Another camera and voice demo was nutrition tracking, where you can hold up some food, ask about the nutrition facts, and then awkwardly announce to everyone in earshot, “OK, I’m going to eat it.” Your pager will then keep a running total of health goals for protein or calories.

Not having an app ecosystem still means all your data has to go somewhere, so there is a web portal called “.Center”—the first character in that name is a period—that will house what looks like photos, notes, history, and nutritional data from your voice assistant.

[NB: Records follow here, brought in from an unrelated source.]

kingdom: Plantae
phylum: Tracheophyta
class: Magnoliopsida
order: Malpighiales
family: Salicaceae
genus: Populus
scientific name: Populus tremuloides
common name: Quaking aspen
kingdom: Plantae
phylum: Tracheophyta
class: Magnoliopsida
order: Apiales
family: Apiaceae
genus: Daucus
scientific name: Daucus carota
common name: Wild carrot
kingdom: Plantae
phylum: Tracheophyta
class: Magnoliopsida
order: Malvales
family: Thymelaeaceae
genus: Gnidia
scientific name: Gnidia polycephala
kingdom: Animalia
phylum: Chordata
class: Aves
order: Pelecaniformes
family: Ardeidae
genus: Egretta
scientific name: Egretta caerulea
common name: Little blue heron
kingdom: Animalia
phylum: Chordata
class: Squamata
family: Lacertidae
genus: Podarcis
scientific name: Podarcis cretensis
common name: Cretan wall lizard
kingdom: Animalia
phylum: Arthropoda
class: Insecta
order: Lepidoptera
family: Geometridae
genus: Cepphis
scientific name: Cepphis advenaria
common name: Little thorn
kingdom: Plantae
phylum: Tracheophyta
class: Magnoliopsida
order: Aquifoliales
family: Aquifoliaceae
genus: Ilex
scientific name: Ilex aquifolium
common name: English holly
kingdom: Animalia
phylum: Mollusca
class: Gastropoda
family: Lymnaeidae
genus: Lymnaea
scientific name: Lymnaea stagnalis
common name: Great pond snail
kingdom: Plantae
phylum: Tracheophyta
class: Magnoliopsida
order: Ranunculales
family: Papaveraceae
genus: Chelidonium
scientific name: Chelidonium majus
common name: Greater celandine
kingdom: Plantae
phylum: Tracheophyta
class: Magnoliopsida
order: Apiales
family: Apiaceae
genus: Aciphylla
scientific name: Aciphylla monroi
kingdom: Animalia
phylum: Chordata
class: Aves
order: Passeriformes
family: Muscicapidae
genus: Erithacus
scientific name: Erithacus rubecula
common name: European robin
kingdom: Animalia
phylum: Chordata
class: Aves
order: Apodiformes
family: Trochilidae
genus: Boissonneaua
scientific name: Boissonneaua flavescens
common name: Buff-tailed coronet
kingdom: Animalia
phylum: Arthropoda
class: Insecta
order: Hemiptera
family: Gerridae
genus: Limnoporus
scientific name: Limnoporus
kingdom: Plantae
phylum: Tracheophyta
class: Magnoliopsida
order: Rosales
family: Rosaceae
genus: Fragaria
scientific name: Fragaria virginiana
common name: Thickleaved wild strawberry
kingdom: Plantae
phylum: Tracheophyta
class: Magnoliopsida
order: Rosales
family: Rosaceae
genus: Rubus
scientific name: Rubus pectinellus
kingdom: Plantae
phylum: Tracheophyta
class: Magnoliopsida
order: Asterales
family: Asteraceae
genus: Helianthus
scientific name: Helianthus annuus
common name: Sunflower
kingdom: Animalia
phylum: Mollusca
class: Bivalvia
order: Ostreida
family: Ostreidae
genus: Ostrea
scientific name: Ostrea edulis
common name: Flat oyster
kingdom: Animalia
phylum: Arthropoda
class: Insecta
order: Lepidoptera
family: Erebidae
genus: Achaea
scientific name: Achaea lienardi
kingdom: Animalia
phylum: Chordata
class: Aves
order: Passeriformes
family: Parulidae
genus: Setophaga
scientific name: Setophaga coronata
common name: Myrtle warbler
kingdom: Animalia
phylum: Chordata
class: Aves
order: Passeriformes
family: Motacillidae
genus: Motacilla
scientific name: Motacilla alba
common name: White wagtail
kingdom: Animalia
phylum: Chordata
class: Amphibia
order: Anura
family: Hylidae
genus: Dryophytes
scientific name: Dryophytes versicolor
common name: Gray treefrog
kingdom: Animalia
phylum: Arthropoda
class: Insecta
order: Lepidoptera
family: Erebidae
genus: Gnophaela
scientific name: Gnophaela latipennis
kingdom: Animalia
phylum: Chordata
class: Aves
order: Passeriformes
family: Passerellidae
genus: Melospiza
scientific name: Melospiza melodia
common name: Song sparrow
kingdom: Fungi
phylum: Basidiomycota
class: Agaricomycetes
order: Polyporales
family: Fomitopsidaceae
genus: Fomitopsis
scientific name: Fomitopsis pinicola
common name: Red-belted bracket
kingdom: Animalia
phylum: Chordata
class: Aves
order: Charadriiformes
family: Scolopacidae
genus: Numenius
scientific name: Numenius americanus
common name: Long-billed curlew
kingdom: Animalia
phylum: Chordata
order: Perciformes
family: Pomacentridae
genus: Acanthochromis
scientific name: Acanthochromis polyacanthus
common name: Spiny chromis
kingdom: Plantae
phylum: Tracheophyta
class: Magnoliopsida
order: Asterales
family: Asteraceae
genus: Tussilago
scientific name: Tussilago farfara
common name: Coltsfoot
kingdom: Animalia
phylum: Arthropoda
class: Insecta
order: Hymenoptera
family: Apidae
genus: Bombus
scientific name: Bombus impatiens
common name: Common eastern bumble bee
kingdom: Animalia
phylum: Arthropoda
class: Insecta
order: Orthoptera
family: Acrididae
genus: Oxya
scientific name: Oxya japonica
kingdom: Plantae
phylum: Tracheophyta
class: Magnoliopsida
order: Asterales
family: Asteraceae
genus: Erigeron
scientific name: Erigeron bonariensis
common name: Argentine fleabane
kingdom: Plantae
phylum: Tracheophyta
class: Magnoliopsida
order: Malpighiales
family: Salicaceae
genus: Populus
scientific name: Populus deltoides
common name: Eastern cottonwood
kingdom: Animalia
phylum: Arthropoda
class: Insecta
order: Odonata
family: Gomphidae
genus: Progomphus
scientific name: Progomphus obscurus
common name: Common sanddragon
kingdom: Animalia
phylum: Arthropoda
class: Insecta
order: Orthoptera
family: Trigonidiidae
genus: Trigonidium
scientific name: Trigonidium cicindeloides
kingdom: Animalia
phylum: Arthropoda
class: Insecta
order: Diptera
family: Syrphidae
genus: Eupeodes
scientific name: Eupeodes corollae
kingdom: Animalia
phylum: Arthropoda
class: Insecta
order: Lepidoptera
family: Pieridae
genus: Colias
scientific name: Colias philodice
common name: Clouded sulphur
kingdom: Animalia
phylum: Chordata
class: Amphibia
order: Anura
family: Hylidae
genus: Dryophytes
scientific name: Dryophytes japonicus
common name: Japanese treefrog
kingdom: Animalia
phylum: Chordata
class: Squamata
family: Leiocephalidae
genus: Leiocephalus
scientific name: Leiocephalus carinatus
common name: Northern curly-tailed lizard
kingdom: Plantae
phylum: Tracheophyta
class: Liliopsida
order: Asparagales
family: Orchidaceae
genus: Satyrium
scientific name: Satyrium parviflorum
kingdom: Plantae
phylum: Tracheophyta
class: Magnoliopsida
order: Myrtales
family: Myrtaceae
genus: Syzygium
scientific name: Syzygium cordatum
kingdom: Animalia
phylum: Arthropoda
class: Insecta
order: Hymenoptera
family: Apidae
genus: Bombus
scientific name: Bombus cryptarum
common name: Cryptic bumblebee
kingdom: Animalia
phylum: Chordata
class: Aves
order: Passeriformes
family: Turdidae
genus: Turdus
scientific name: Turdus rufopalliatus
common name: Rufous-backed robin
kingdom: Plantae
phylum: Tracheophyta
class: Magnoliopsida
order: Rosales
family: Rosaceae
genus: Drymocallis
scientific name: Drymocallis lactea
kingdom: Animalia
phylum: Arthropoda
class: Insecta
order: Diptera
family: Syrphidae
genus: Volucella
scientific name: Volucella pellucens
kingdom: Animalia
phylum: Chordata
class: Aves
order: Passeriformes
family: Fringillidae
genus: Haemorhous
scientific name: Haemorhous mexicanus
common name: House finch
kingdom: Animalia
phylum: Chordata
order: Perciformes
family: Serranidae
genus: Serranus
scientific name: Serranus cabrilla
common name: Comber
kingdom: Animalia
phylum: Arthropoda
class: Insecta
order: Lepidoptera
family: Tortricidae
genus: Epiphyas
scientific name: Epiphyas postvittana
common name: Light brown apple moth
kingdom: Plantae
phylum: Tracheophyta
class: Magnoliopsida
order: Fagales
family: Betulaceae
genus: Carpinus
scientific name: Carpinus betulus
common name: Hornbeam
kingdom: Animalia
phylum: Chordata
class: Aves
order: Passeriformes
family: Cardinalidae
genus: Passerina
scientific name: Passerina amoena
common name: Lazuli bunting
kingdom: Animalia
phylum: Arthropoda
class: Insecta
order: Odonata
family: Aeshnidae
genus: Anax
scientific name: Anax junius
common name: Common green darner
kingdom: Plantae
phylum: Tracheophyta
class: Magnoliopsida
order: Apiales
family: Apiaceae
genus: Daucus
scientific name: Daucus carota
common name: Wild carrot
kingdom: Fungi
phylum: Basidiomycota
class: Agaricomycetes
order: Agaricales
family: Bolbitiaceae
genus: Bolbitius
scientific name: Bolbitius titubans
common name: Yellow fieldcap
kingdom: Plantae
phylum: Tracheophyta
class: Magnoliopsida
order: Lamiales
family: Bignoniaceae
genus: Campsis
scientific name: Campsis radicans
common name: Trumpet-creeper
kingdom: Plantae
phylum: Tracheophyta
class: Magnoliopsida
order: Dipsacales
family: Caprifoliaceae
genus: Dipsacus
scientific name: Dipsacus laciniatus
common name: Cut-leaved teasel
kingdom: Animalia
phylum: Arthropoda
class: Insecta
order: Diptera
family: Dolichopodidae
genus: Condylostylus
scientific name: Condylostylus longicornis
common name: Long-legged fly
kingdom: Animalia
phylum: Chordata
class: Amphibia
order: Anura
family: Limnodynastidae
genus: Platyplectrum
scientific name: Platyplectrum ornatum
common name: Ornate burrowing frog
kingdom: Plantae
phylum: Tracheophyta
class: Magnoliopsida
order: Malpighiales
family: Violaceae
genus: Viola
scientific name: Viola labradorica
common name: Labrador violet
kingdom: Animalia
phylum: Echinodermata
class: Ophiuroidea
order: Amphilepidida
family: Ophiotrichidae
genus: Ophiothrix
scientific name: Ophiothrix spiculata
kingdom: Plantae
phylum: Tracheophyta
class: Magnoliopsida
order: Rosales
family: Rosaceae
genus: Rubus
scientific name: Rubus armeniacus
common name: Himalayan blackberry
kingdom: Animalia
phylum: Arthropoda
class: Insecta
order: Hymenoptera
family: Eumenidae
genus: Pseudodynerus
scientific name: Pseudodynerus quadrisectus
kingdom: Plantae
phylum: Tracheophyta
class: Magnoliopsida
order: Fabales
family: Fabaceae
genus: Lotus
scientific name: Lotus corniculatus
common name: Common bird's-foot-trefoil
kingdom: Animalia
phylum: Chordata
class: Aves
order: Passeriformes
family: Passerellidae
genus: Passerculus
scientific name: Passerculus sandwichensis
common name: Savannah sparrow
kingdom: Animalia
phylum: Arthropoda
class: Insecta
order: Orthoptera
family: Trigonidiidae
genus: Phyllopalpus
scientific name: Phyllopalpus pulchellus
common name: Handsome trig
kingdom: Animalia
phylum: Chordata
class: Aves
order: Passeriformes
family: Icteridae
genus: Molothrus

I’ve got to ask: Why wasn’t this just a smartwatch? Some of the OpenAI-powered responses are pretty neat, but there’s no reason not to have that just show up on a screen or be read aloud by a smartwatch. A standalone smartwatch would also be a nice middle ground between “offline” and being a constantly scrolling TikTok zombie—plus, it wouldn’t come with all the ultra-creepy camera problems. Everything in the smartphone world has claimed to be AI-powered for years, but no one has really rethought things now that the ChatGPT-style large language models are so much more capable. Starting with the lack of a real screen and no apps just seems extremely limiting.

Even if you find a device like this interesting, not having an app store feels like a death sentence. Right now, it’s completely unclear what services the Humane AI pin can interact with, and it feels like that list will only be about five items long. So far, the market has proven that basically no one wants to switch core services for some random piece of hardware. Orders for your chest-mounted voice assistant start November 16.